PROBLEM:
List every library that the code in the forum post on weighted violinplots imports.

[start DOCUMENT EXCERPT]

And here's the plot of the estimated distributions of plant size by MW this code makes:

This violinplot is very deceptive, without more context. Because it is not weighted, the thin tail at the top of each category hides the fact that the relatively few plants in the tail contain a lot of (maybe even most of) the MWs of capacity. So I want a second plot with the distribution by MWs--basically a weighted version of this first violinplot.

I wanted to know if anyone has figured out an elegant way to make such a "weighted" violinplot, or if anyone has an idea about the most elegant way to do that.

I figured I could loop through each row of my plant-level dataframe and decompose the plant data (into a new dataframe) into MW-level data. For instance, for a row in the plant-level dataframe that shows a plant with 350 MW, I could decompose that into 3500 new rows of my new dataframe, each representing 100 kW of capacity. (I think I have to go to at least the 100 kW level of resolution, because some of these plants are pretty small, in the 100 kW range.) That new dataframe would be enormous, but I could then do a violinplot of that decomposed data. That seemed slightly brute force. Any better ideas for approach?

Update:

I implemented the brute force method described above. Here's what it looks like if anyone is interested. This is not the "answer" to this question, because I still would be interested if anyone knows a more elegant/simple/efficient way to do this. So please chime in if you know of such a way. Otherwise, I hope this brute force approach might be helpful to someone in the future.

So that it's easy to see that the weighted violinplot makes sense, I replaced the random data with a simple uniform series of numbers from 0 to 10. Under this new approach, the violinplot of df should look pretty uniform, and the violinplot of the weighted data (dfw) should get steadily wider towards the top of the violins. That's exactly what happens (see image of violinplots below).

# import libraries

import pandas as pd

import numpy as np

import seaborn as sns

import matplotlib.pyplot as plt



# generate empty dataframe

df = pd.DataFrame(data=None,columns=['Fuel','MW'])



# generate fake data for each fuel type and append to df

for myfuel in ['Biomass','Coal','Hydro','Natural Gas','Oil','Solar','Wind','Other']:

    df = df.append(

                   pd.DataFrame({'Fuel': myfuel,

                        # To make it easy to see that the violinplot of dfw (below)

                        # makes sense, here we'll just use a simple range list from

                        # 0 to 10

                        'MW': np.array(range(11))

                       }),

                   ignore_index=True

                   )



# I have to recast the data type here to avoid an error when using violinplot below

df.MW = df.MW.astype(float)



# create another empty dataframe

dfw = pd.DataFrame(data=None,columns=['Fuel','MW'])

[end DOCUMENT EXCERPT]
[start ROWS]

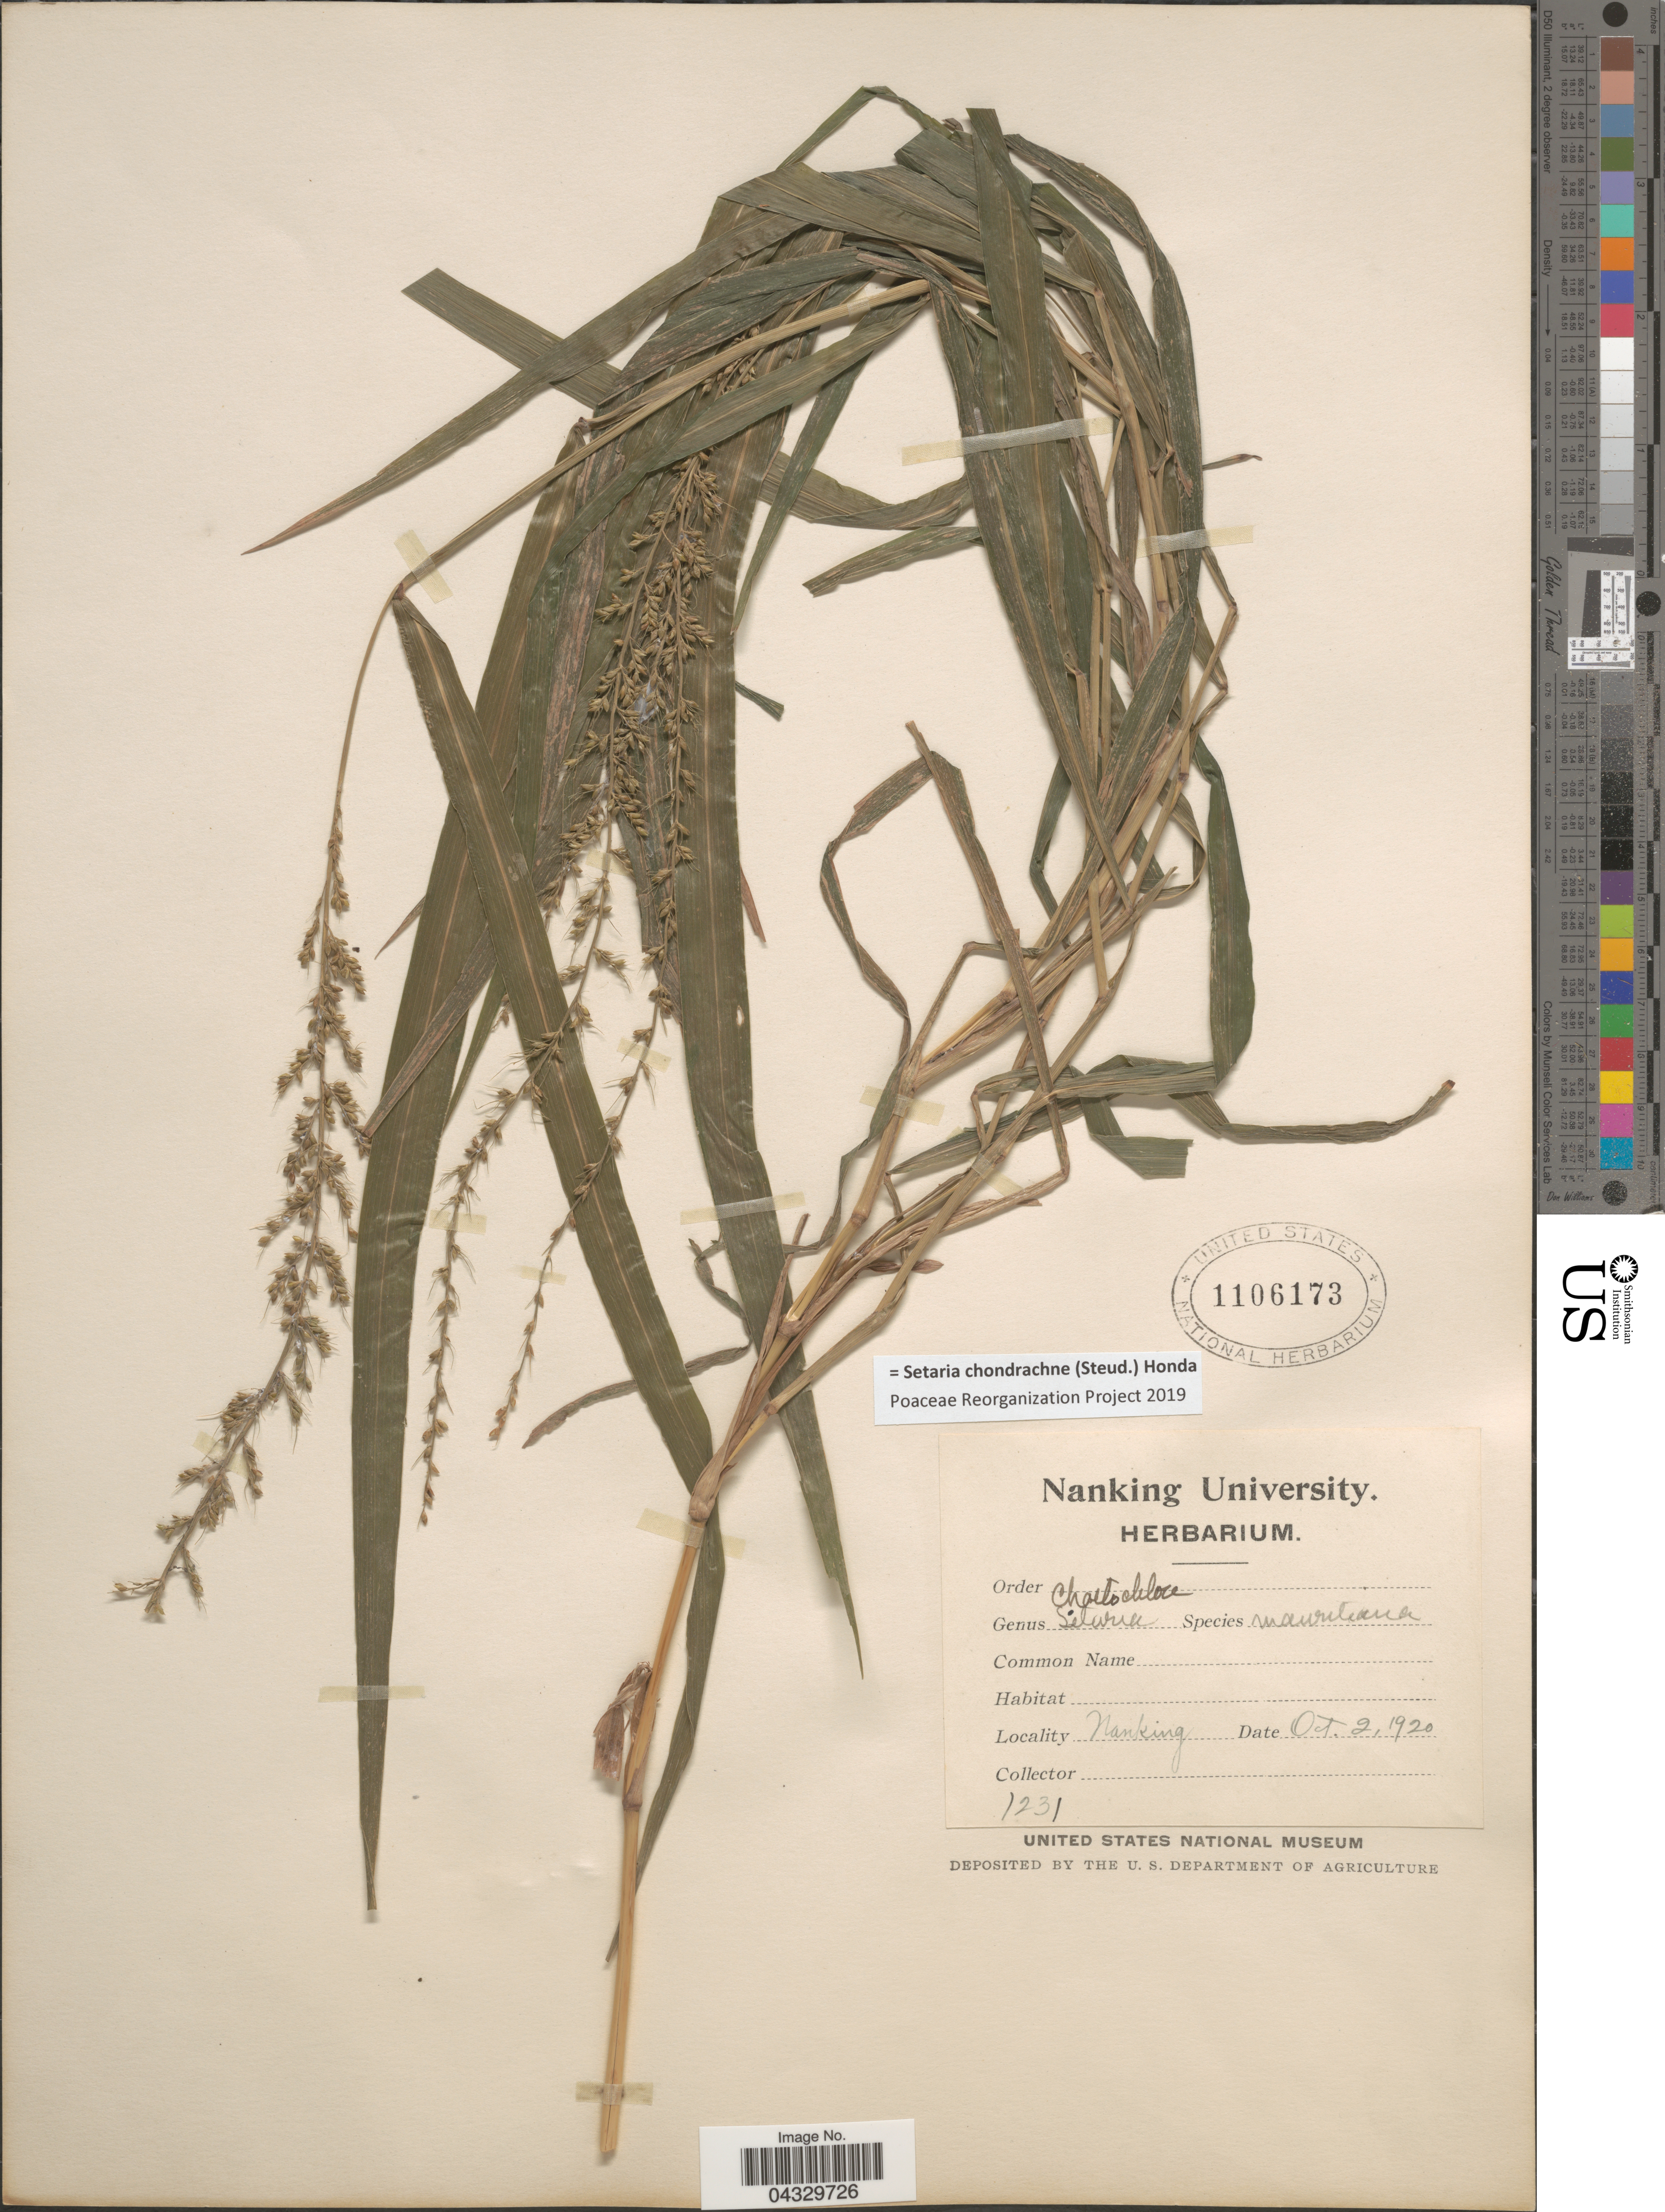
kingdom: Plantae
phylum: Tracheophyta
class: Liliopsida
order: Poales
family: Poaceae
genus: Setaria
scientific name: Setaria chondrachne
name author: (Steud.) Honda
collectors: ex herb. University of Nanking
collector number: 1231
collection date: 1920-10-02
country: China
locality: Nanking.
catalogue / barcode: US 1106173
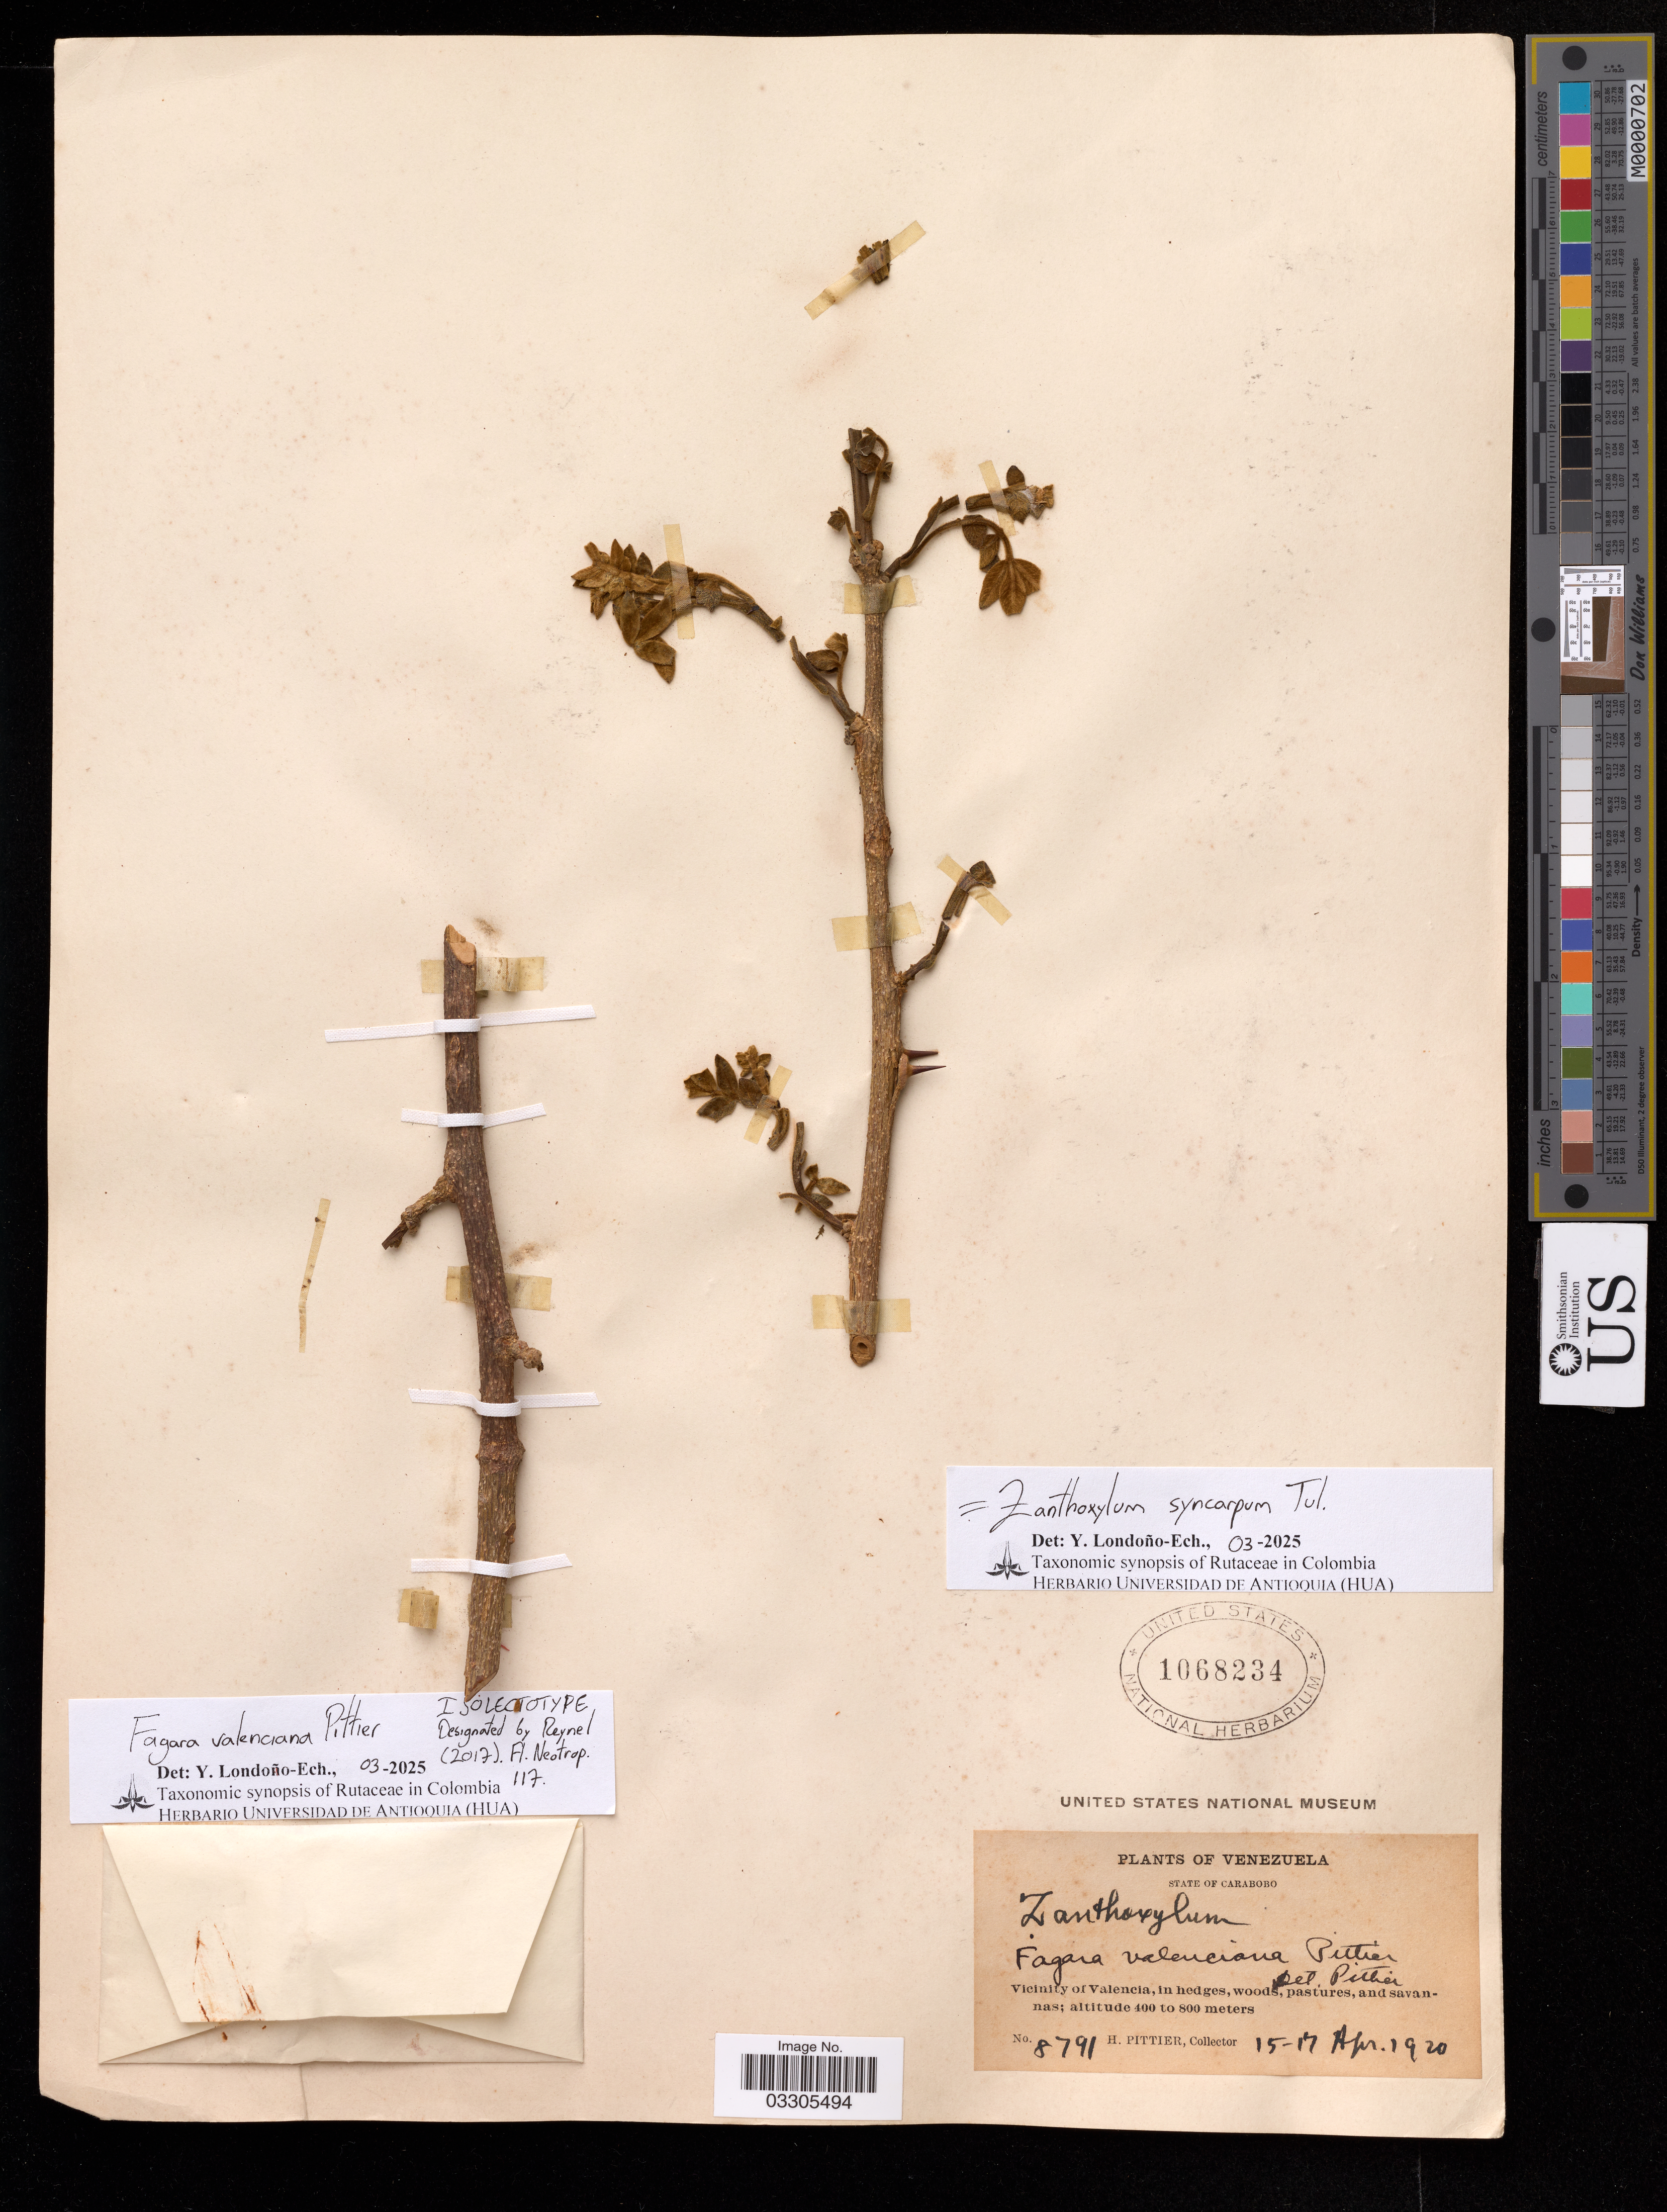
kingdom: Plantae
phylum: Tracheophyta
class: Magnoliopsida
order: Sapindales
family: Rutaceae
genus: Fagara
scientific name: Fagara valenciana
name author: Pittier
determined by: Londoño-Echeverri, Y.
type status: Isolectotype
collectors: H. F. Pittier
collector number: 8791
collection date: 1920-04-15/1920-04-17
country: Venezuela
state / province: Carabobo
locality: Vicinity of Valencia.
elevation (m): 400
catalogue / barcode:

[end ROWS]

TASK ANSWER:
pandas, numpy, seaborn, matplotlib.pyplot